[Job]: Please filter the material below and copy out every line that contains the string "resultaat", treating uppercase and lowercase as different.
========================
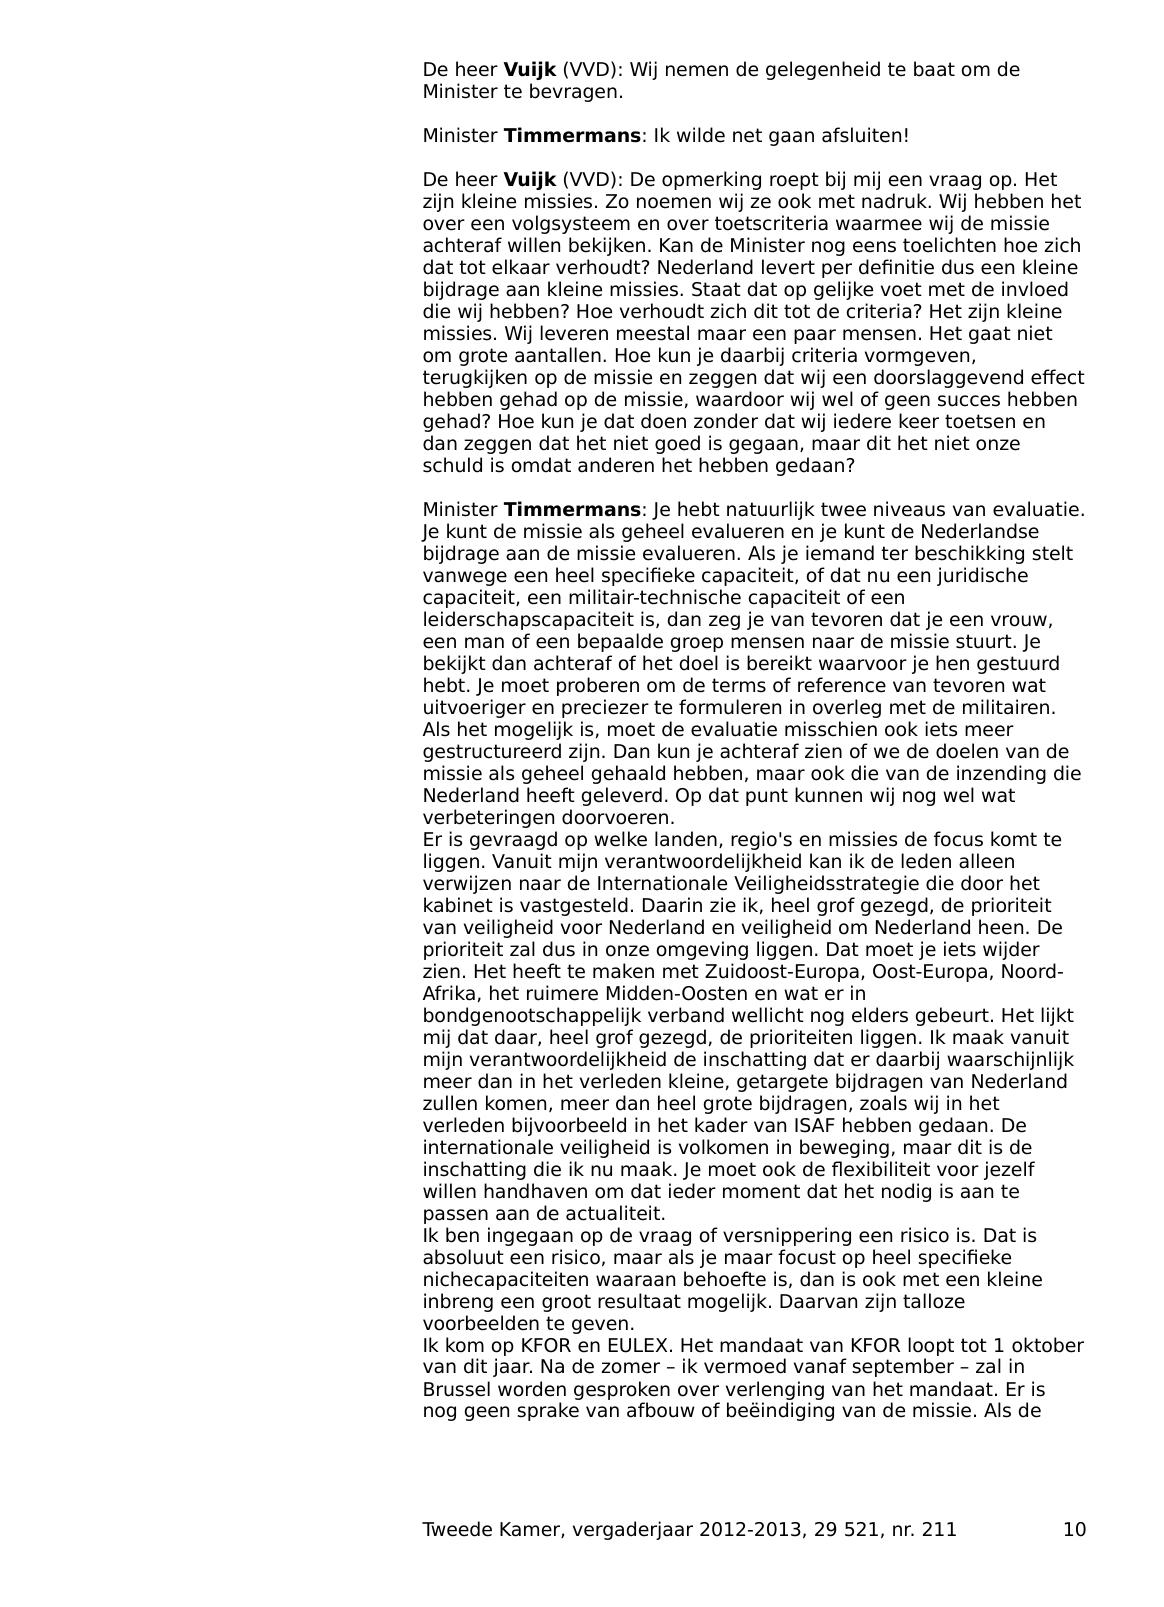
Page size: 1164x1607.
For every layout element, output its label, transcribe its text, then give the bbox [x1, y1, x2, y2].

text Minister Timmermans: Ik wilde net gaan afsluiten! [422, 125, 1087, 147]
text Ik ben ingegaan op de vraag of versnippering een risico is. Dat is absoluut een risico, maar als je maar focust op heel specifieke nichecapaciteiten waaraan behoefte is, dan is ook met een kleine inbreng een groot resultaat mogelijk. Daarvan zijn talloze voorbeelden te geven. [422, 1224, 1087, 1334]
text Ik kom op KFOR en EULEX. Het mandaat van KFOR loopt tot 1 oktober van dit jaar. Na de zomer – ik vermoed vanaf september – zal in Brussel worden gesproken over verlenging van het mandaat. Er is nog geen sprake van afbouw of beëindiging van de missie. Als de [422, 1334, 1087, 1422]
text Minister Timmermans: Je hebt natuurlijk twee niveaus van evaluatie. Je kunt de missie als geheel evalueren en je kunt de Nederlandse bijdrage aan de missie evalueren. Als je iemand ter beschikking stelt vanwege een heel specifieke capaciteit, of dat nu een juridische capaciteit, een militair-technische capaciteit of een leiderschapscapaciteit is, dan zeg je van tevoren dat je een vrouw, een man of een bepaalde groep mensen naar de missie stuurt. Je bekijkt dan achteraf of het doel is bereikt waarvoor je hen gestuurd hebt. Je moet proberen om de terms of reference van tevoren wat uitvoeriger en preciezer te formuleren in overleg met de militairen. Als het mogelijk is, moet de evaluatie misschien ook iets meer gestructureerd zijn. Dan kun je achteraf zien of we de doelen van de missie als geheel gehaald hebben, maar ook die van de inzending die Nederland heeft geleverd. Op dat punt kunnen wij nog wel wat verbeteringen doorvoeren. [422, 499, 1087, 829]
text De heer Vuijk (VVD): De opmerking roept bij mij een vraag op. Het zijn kleine missies. Zo noemen wij ze ook met nadruk. Wij hebben het over een volgsysteem en over toetscriteria waarmee wij de missie achteraf willen bekijken. Kan de Minister nog eens toelichten hoe zich dat tot elkaar verhoudt? Nederland levert per definitie dus een kleine bijdrage aan kleine missies. Staat dat op gelijke voet met de invloed die wij hebben? Hoe verhoudt zich dit tot de criteria? Het zijn kleine missies. Wij leveren meestal maar een paar mensen. Het gaat niet om grote aantallen. Hoe kun je daarbij criteria vormgeven, terugkijken op de missie en zeggen dat wij een doorslaggevend effect hebben gehad op de missie, waardoor wij wel of geen succes hebben gehad? Hoe kun je dat doen zonder dat wij iedere keer toetsen en dan zeggen dat het niet goed is gegaan, maar dit het niet onze schuld is omdat anderen het hebben gedaan? [422, 169, 1087, 477]
text De heer Vuijk (VVD): Wij nemen de gelegenheid te baat om de Minister te bevragen. [422, 59, 1087, 103]
text Er is gevraagd op welke landen, regio's en missies de focus komt te liggen. Vanuit mijn verantwoordelijkheid kan ik de leden alleen verwijzen naar de Internationale Veiligheidsstrategie die door het kabinet is vastgesteld. Daarin zie ik, heel grof gezegd, de prioriteit van veiligheid voor Nederland en veiligheid om Nederland heen. De prioriteit zal dus in onze omgeving liggen. Dat moet je iets wijder zien. Het heeft te maken met Zuidoost-Europa, Oost-Europa, Noord-Afrika, het ruimere Midden-Oosten en wat er in bondgenootschappelijk verband wellicht nog elders gebeurt. Het lijkt mij dat daar, heel grof gezegd, de prioriteiten liggen. Ik maak vanuit mijn verantwoordelijkheid de inschatting dat er daarbij waarschijnlijk meer dan in het verleden kleine, getargete bijdragen van Nederland zullen komen, meer dan heel grote bijdragen, zoals wij in het verleden bijvoorbeeld in het kader van ISAF hebben gedaan. De internationale veiligheid is volkomen in beweging, maar dit is de inschatting die ik nu maak. Je moet ook de flexibiliteit voor jezelf willen handhaven om dat ieder moment dat het nodig is aan te passen aan de actualiteit. [422, 829, 1087, 1224]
========================
[Expected output]:
text Ik ben ingegaan op de vraag of versnippering een risico is. Dat is absoluut een risico, maar als je maar focust op heel specifieke nichecapaciteiten waaraan behoefte is, dan is ook met een kleine inbreng een groot resultaat mogelijk. Daarvan zijn talloze voorbeelden te geven. [422, 1224, 1087, 1334]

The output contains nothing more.